CHECK YOUR UNDERSTANDING
1 – According to the structured content post, how long did the initial information architecture work take?
2 – Please reproduce the stretch of the structured content post from "6 min readApr" through "it on Docs.microsoft.com.".
3 – Translate this sentence from the structured content post into Spanish: "We use GitHub as our back end, and nearly every document is stored as a markdown file."

EXCERPT
How we did it: Getting to Structured Content

Published in

Known Item

6 min readApr 8, 2020

Inspired by a question on Twitter, I want to provide an example of the power of structured content as we have leveraged it on Docs.microsoft.com.

First, a little background:

Microsoft Docs is the successor to MSDN, Technet, etc. and is the platform on which Microsoft is centralizing (nearly) all of its technical documentation, training, and learning content. We use GitHub as our back end, and nearly every document is stored as a markdown file. Most of the site follows a pretty old-school documentation pattern of articles stored in tables of contents. In 2017, the team began work on a new interactive learning platform which would become Microsoft Learn.

(Un)structure:

We had had some interactive tutorials on the site, but they had interactivity without much structure presented to the user:

They weren’t cutting it for a few reasons:

The interactivity didn’t add much value. Most of what it does is break up the content so it can’t all be seen at once and give some green checkmarks.

They were disconnected from other content. The tutorial linked above mentions in its text that it’s a good idea to have taken the Meetings in Teams tutorial before this one, but that relationship exists only in natural language and we can’t expose it in any other way.

They lacked semantic value. It isn’t clear what this thing is from looking at it, what its component parts are, or how it differs from everything else on the site.

When we started talking about launching Microsoft Learn, we considered using this interactive tutorial format we already had, but decided against it because of these limitations. Instead, we decided to introduce a new suite of content types that would have more valuable interactivity, clear relationships with other content, and legible semantic value.

Getting to structure:

After the business strategy document, we started with the content model. To get our heads around the problem to solve, we did a teardown of the content models of a few competitors and figured out the minimum number of content types and relationships we would need for the experience we had in mind. We then presented this MVP content model to an audience of product managers, designers, and engineers. This initial information architecture work took less than a week of effort and was implemented largely as is.

The v1 content model for Microsoft Learn

Reverse engineering an existing content model is always worth the time it takes, because it helps you see the design choices that will help something scale and function over time. For instance, it helped us see that we needed to keep the achievements we were awarding to users at the same level as the “remixable” piece in our content model. If we allowed authors to reuse units but only awarded achievements for modules, users would have to go through the same units repeatedly, which isn’t a good use of their time. Similarly, we realized that we should have a single “achievement” content type which is related to the content, rather than having the badge directly on the content. This gives us flexibility in the future to introduce different kinds of achievements or award achievements for actions other than completing content. This is a minimal additional engineering investment that keeps us from building ourselves into a corner.

But what about authoring?

Interestingly, there wasn’t that much of a difference in the way the content was authored:

Both “unstructured” (left) and “structured” (right) content experiences are written in YAML.

RECORDS
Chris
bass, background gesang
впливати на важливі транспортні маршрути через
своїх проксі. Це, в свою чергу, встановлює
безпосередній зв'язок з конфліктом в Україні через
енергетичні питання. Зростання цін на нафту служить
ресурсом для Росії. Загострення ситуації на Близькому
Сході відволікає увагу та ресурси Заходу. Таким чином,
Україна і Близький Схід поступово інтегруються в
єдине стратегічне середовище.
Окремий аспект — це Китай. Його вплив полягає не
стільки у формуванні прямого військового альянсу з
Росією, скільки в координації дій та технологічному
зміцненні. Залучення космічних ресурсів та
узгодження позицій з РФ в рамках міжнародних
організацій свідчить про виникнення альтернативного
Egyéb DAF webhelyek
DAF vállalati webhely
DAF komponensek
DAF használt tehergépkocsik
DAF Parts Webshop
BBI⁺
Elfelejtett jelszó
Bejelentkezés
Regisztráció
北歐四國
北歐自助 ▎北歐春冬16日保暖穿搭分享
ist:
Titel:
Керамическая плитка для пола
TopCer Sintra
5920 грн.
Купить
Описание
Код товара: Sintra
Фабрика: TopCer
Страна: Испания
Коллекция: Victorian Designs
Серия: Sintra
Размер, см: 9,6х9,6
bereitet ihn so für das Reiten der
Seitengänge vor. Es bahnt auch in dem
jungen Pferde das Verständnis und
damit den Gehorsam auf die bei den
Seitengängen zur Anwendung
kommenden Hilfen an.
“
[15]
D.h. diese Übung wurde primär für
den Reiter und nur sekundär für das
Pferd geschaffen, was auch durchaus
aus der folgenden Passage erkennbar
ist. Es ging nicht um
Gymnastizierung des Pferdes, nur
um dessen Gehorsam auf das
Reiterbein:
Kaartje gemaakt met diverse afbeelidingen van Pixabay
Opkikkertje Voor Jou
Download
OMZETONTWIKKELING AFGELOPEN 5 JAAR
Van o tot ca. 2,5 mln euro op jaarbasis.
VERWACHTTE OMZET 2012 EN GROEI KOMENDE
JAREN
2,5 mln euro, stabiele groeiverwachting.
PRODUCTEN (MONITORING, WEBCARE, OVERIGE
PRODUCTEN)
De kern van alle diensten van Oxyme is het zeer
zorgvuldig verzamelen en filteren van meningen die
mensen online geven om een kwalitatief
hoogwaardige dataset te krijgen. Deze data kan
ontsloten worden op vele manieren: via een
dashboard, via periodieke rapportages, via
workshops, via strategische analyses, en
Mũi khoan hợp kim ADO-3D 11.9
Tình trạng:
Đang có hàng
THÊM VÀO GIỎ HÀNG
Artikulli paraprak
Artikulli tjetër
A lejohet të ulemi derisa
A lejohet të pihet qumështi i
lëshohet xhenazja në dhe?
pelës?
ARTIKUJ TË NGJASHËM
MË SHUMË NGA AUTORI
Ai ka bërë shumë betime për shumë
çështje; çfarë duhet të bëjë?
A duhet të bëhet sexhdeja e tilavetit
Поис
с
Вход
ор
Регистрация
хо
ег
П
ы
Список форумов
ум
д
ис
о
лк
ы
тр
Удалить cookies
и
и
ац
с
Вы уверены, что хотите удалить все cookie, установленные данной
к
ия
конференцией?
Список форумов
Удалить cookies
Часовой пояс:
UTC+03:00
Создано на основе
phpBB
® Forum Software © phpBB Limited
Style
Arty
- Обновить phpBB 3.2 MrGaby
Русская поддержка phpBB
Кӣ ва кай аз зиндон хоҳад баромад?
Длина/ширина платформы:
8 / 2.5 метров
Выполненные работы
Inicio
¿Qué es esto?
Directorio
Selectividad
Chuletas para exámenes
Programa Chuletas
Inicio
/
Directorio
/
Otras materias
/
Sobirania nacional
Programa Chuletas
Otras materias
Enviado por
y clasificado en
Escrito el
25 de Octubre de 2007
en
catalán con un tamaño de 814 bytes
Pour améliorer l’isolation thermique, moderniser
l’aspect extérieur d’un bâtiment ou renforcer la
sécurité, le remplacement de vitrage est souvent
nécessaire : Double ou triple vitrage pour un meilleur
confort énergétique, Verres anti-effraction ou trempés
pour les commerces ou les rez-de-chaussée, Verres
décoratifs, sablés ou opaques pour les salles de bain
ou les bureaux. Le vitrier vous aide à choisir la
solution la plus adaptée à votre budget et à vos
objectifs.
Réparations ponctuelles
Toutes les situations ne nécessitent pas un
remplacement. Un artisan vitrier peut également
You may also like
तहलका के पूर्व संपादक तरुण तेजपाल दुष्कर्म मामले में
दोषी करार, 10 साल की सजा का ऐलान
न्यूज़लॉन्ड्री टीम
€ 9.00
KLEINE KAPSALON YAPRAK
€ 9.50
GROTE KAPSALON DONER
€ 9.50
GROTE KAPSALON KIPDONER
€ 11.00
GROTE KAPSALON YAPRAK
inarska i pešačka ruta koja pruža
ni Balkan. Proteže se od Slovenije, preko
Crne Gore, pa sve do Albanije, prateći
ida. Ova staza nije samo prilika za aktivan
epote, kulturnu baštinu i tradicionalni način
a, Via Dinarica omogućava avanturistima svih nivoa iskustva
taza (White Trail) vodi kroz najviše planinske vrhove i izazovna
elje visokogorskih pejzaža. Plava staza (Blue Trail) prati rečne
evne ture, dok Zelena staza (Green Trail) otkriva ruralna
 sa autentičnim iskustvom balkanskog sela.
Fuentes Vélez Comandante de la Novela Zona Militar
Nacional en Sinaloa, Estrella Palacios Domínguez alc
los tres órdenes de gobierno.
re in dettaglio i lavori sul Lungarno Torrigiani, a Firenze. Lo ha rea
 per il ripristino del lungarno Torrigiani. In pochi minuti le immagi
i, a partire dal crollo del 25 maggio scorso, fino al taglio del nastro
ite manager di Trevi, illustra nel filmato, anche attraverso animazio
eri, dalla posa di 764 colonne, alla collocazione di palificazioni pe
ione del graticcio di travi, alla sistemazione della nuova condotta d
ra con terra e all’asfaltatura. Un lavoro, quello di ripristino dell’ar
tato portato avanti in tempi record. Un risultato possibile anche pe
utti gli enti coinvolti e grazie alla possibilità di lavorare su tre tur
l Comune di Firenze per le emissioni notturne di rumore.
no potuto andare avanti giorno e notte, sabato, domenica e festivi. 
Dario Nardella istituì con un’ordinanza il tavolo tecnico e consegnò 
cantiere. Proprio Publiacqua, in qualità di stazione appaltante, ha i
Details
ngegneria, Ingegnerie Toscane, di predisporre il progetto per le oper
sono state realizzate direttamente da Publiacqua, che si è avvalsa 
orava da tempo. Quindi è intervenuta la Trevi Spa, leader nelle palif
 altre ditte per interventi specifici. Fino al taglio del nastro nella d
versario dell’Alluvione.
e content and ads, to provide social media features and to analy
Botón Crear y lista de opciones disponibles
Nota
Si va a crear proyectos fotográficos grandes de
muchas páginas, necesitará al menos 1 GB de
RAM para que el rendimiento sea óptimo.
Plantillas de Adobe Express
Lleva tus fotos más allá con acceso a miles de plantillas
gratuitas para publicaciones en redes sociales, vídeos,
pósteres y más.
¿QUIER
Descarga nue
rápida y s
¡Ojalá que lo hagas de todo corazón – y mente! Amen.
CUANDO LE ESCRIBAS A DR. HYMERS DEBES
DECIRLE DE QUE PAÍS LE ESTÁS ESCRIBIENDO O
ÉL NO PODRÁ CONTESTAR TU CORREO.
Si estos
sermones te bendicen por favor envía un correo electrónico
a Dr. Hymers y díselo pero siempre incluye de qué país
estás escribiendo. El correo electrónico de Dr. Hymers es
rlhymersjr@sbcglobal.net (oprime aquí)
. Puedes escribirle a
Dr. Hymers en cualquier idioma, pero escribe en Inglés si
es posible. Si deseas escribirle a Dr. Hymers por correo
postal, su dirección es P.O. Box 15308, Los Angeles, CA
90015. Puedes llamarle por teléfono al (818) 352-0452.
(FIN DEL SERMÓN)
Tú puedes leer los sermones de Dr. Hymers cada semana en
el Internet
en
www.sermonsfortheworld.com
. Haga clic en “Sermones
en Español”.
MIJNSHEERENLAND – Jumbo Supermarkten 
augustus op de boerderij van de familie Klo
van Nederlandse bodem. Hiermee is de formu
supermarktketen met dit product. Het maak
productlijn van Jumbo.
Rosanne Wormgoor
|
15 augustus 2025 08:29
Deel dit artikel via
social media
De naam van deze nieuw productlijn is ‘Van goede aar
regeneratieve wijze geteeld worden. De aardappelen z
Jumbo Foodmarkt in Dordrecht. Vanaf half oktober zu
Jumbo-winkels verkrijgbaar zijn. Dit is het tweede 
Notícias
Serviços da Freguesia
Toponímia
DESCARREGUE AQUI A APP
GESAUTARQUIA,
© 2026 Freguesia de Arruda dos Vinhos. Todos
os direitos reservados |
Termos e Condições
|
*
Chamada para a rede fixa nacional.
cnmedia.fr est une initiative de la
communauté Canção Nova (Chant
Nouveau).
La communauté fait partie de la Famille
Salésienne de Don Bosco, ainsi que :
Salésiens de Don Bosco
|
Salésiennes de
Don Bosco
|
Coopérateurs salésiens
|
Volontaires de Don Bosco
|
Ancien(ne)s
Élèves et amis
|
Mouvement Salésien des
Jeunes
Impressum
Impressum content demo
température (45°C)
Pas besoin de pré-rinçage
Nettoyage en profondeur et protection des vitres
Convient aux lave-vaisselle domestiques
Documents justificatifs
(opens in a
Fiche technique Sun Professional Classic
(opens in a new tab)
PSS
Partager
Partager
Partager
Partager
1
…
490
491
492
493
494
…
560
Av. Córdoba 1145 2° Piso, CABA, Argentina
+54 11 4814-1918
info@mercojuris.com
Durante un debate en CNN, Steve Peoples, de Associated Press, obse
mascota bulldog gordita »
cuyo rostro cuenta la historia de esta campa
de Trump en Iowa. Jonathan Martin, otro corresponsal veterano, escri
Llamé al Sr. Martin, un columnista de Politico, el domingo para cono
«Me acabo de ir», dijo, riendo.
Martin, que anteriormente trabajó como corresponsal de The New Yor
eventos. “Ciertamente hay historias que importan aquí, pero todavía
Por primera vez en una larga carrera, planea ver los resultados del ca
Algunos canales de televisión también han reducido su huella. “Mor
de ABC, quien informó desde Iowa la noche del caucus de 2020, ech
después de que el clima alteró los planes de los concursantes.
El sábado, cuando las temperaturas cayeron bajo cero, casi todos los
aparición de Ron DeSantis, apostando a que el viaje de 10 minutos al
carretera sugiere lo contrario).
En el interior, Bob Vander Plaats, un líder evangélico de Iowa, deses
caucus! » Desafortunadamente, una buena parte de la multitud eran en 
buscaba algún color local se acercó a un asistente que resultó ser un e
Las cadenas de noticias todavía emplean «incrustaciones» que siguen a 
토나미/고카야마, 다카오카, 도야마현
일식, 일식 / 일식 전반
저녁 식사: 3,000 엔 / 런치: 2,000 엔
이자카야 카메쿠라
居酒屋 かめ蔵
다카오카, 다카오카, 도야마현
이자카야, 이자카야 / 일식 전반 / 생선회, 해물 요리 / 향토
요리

SOLVED TASKS
1 – It took less than a week of effort.

2 –
6 min readApr 8, 2020

Inspired by a question on Twitter, I want to provide an example of the power of structured content as we have leveraged it on Docs.microsoft.com.

3 – Usamos GitHub como back end, y casi todos los documentos se almacenan como un archivo markdown.